Exercise: Count the lines in the data below holding the string "collegato" and write the total by itself.

Task inputs:

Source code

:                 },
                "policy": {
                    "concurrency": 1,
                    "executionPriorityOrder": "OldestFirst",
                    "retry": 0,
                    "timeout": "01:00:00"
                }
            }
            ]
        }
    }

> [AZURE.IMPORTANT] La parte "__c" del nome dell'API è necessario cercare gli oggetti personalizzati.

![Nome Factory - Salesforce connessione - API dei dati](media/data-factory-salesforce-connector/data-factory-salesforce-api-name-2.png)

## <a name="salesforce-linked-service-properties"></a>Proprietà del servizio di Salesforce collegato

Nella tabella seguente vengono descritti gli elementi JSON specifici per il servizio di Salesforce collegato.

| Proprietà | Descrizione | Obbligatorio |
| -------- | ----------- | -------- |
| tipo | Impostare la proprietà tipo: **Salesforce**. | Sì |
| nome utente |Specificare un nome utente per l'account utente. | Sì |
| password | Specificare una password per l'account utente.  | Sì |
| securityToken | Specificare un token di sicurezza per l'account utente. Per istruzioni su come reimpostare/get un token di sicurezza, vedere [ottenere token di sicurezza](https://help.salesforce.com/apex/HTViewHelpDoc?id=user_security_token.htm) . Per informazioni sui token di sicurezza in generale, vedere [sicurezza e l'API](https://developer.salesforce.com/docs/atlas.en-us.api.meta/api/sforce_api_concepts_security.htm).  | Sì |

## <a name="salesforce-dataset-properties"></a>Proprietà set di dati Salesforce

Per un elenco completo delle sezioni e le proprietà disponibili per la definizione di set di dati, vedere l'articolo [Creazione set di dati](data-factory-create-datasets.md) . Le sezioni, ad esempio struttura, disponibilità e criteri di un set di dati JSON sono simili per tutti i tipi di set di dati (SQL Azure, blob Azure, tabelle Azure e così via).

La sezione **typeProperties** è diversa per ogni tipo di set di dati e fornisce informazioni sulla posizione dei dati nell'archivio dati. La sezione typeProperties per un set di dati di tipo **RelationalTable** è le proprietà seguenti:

Task output: 2